The treatment of diseases of the human vascular system, including coronary, peripheral, and central nervous system, has reached a turning point. Sophisticated engineering tools and the development of effective drugs have mastered many critical issues and are now used for the treatment of complex vascular diseases through a minimally invasive, catheter-based approach. This endovascular approach has proved beneficial in short- and long-term results and is progressively replacing the standard surgical method. Findings of multicenter randomized trials underscore the effectiveness of endovascular treatments.
As techniques and tools to treat vascular diseases grow more complex, the interdisciplinary approach poses a challenge to scientists, engineers, and physicians who should learn more about each other’s disciplines. This involves the establishment of a forum wherein problems can be openly discussed.

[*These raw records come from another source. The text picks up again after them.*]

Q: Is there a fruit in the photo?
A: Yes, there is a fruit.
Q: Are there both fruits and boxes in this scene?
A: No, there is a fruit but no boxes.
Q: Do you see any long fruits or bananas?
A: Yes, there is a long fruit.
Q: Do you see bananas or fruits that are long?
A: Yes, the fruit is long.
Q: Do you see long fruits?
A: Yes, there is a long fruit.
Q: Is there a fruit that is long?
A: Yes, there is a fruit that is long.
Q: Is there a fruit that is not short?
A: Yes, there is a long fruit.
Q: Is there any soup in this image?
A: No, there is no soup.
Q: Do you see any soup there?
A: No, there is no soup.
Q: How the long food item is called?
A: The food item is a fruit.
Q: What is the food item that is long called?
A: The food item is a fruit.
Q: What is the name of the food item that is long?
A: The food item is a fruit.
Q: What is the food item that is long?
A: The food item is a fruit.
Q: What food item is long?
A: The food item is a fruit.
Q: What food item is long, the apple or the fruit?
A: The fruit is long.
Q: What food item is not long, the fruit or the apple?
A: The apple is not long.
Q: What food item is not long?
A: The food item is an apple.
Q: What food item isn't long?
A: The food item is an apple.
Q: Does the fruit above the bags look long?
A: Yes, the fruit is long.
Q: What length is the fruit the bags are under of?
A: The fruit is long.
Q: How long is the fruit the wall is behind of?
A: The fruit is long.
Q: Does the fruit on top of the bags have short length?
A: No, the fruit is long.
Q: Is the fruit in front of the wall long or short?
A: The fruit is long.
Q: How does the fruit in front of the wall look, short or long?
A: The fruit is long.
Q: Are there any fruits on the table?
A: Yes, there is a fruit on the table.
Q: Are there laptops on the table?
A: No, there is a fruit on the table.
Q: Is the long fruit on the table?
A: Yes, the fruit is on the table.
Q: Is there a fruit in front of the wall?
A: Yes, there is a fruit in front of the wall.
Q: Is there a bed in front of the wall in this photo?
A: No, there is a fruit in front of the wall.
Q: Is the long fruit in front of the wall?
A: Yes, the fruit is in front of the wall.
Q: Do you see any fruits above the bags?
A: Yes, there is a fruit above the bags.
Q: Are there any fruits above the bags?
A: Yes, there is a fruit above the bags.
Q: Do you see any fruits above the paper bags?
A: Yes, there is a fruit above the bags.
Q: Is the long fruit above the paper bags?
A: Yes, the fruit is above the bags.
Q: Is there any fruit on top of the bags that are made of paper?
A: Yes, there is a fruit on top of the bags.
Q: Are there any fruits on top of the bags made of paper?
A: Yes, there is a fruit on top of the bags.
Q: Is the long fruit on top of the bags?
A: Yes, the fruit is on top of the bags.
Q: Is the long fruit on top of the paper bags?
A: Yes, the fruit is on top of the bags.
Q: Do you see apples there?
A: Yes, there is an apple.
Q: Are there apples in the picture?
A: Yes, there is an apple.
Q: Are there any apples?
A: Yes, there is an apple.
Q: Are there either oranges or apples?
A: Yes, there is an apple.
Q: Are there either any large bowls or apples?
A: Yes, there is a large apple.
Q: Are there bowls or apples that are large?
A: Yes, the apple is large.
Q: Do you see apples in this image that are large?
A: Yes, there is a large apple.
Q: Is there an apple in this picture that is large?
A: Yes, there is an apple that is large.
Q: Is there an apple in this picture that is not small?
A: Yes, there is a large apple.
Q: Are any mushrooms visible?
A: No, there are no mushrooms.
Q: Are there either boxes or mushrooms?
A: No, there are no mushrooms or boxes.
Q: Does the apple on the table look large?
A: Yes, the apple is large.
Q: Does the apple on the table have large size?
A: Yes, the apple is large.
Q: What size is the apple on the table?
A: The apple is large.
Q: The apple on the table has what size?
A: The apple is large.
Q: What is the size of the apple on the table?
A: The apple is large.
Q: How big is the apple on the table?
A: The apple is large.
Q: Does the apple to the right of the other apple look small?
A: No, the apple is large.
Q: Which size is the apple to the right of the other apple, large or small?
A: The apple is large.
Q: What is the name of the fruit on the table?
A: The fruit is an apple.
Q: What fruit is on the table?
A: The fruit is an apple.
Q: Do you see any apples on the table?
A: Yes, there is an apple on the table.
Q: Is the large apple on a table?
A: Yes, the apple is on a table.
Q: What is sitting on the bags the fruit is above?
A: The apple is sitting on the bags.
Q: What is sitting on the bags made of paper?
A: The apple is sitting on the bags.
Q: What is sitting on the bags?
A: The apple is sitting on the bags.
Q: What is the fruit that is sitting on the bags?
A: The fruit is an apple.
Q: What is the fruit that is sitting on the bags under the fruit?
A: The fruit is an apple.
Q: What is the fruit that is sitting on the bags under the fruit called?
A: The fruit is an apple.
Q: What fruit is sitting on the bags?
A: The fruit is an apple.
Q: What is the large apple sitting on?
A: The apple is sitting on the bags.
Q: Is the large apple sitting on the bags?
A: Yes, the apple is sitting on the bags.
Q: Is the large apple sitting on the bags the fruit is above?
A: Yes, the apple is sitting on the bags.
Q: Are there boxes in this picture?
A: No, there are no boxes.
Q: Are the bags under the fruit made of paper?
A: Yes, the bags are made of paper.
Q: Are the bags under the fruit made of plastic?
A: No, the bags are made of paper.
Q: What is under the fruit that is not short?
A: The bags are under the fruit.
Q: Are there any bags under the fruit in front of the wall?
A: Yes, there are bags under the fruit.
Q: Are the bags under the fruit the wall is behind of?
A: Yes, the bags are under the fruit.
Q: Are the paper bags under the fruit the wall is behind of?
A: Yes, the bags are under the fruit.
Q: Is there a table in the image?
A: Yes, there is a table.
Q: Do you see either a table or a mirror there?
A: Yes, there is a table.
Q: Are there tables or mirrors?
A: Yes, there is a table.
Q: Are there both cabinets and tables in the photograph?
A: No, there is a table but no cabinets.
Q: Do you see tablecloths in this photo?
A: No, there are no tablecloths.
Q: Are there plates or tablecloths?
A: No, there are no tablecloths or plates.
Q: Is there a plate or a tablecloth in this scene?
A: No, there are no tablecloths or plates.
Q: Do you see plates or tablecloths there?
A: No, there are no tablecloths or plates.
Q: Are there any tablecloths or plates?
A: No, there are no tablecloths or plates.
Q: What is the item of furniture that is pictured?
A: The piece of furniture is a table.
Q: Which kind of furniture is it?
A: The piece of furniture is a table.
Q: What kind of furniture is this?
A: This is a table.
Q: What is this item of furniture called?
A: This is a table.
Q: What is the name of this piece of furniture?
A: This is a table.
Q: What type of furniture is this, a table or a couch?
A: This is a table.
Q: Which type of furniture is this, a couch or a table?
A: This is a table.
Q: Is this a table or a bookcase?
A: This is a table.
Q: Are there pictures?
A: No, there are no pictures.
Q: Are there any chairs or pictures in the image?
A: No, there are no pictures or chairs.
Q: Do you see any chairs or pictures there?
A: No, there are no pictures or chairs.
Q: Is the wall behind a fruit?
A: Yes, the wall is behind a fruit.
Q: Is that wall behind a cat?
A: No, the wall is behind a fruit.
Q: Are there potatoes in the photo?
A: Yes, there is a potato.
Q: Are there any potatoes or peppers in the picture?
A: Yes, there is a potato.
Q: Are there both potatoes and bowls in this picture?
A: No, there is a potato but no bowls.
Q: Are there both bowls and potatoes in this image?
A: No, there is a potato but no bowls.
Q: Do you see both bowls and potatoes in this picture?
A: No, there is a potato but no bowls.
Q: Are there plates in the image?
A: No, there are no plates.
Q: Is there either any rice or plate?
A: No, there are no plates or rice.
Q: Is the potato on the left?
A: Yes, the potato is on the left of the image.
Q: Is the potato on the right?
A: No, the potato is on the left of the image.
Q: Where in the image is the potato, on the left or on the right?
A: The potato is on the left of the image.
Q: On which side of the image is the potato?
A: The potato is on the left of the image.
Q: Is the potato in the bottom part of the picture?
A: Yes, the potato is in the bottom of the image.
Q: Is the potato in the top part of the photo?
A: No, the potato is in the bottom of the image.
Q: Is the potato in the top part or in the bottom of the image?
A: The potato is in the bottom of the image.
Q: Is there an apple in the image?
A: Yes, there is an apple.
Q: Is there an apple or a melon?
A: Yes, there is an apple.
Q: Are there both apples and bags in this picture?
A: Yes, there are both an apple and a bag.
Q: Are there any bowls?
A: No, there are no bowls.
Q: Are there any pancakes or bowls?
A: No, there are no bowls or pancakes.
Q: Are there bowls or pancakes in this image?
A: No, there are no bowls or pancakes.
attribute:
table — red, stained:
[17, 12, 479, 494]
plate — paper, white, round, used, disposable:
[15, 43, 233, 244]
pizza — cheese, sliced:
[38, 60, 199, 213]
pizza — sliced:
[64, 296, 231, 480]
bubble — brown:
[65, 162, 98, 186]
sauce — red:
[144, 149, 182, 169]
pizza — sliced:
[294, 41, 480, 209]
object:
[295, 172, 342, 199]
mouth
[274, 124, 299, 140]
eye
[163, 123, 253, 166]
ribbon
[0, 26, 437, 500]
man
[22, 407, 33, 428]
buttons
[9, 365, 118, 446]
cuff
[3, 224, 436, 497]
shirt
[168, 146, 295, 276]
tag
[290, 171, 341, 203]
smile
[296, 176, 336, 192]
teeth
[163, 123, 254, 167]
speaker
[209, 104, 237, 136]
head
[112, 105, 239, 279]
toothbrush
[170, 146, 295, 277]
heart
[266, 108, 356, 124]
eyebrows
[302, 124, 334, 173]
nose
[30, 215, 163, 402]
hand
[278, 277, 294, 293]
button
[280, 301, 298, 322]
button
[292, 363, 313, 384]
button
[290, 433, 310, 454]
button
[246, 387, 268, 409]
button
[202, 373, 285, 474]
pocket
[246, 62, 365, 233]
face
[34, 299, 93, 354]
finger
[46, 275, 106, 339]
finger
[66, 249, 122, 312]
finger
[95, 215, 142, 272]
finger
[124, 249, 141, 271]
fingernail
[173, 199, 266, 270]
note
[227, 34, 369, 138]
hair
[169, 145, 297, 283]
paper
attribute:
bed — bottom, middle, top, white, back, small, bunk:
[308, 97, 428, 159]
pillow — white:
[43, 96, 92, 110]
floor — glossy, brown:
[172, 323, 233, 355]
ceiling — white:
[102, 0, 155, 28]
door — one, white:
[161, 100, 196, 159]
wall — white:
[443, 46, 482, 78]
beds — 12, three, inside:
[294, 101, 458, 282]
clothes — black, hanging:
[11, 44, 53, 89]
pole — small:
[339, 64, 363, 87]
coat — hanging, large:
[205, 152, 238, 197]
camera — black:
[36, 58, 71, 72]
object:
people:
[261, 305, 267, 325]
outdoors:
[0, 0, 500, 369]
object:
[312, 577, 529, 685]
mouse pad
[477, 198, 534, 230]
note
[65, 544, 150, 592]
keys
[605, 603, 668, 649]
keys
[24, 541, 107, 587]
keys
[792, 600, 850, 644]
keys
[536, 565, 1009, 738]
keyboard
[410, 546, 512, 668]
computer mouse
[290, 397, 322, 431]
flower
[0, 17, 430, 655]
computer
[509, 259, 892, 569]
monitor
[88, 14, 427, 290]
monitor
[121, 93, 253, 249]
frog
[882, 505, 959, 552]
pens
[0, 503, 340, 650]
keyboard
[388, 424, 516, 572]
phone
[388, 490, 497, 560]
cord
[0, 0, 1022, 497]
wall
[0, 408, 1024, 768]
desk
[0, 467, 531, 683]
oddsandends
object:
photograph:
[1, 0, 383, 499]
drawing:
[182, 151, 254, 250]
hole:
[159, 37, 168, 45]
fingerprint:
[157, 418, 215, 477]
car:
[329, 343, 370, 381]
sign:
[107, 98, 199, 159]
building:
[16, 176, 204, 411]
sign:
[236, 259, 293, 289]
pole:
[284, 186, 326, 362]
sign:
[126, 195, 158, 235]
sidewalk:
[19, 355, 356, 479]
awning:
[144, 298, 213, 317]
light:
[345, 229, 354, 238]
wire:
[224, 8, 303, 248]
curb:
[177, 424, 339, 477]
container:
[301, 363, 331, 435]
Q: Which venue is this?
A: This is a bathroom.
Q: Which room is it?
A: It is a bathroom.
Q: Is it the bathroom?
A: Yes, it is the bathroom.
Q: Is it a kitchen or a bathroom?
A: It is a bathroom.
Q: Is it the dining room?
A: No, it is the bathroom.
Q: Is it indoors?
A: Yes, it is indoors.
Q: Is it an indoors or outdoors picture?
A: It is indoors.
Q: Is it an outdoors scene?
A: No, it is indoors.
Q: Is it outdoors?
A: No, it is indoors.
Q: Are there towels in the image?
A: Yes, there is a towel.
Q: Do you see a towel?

Training physicians how to use endovascular devices and the participation of engineers in the clinical environment is vital. This collaboration is shaping biomedical engineering departments now mushrooming worldwide. As biomedical companies are predominantly involved in the generation of new tools and devices, the flux of information must be improved. The responsibility has to be shared on both sides: physicians should learn more about the materials used, as they are becoming more complex, and biomedical engineering companies should disclose more about the construction of tools and devices to ensure their proper use. Regular training of engineers and physicians and the presence of the manufacturing engineers in mortality and morbidity conferences is imperative for the proper use of endovascular devices, and most importantly, for the safety of our patients.